Thanks for the input

Tim :)


----------



## t wiesner (Dec 9, 2014)

thats $40 after delivery for the curing salt


----------



## themule69 (Dec 9, 2014)

Glad you joined the group. The search bar at the top of any page is your best friend.
About anything you wanna know about smoking/grilling/curing/brining/cutting or slicing
and the list goes on has probably been posted. Remember to post a QVIEW of your smokes.
We are all smoke junkies here and we have to get our fix. If you have questions
Post it and you will probably get 10 replies with 11 different answers. That is
because their are so many different ways to make great Q...
Happy smoken.
David


----------



## gregoryt (Dec 9, 2014)

Hey Willie. Some of those sausages are pretty good....they use rice and boatloads of garlic and they ferment the pork....sounds kind of gross I know but not bad and good with ice cold beer......Timberjet, your right...there are diffrent kinds of wood here as well. I have read the other threads regarding would in Thailand and the guys seem to know a lot more than me......I had a beach bbq rib and burger joint so I stalked up on wood and still have a boatload to start of my next place..
Thanks for the info on the Prague powder Tim......Maybe we could do a small trade some salt for wood.....Anyways lets stay in touch and swap stories...
Regards Guys!
g.


----------



## migrant (Dec 23, 2015)

Hey All

Bumping this thread!  Am new here on the forum and moved to Thailand full time this year, down in Bang Saphan.

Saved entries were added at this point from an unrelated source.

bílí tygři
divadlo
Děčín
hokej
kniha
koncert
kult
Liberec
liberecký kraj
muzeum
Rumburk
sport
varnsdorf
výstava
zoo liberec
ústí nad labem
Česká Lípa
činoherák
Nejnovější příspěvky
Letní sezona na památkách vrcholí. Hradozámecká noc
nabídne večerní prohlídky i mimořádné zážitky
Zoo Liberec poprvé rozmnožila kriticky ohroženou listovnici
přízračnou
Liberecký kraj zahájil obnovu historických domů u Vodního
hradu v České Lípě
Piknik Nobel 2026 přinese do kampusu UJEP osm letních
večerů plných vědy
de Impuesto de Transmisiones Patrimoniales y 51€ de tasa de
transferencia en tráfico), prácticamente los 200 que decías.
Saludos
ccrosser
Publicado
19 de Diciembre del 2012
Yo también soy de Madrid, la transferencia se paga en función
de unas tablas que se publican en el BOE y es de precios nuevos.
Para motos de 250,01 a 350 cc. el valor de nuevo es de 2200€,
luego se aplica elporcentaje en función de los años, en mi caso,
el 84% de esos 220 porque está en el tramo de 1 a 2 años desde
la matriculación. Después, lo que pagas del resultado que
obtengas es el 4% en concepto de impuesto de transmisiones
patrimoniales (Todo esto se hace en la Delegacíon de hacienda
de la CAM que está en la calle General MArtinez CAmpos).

Any updates on sourcing things appreciated!  Not far from Hua Hin so Homepro is available, the one in Prachuap doesn't carry anything other than charcoal

Heard coconut husks & shells can work good.  Don't have a smoker here yet, container coming next year when we build, but looking into building a temp smoker in the meantime, pork, chicken and seafood so cheap would like to smoke them!


----------



## yankee99 (May 20, 2016)

migrant said:


> Hey All
> 
> Bumping this thread!  Am new here on the forum and moved to Thailand full time this year, down in Bang Saphan.
> 
> ...


try here http://www.bbqgrillsthai.com/product-category/smoker-pellets/


----------



## stovebolt (May 20, 2016)

Welcome to the forum. I hope you enjoy your time here.

Chuck


----------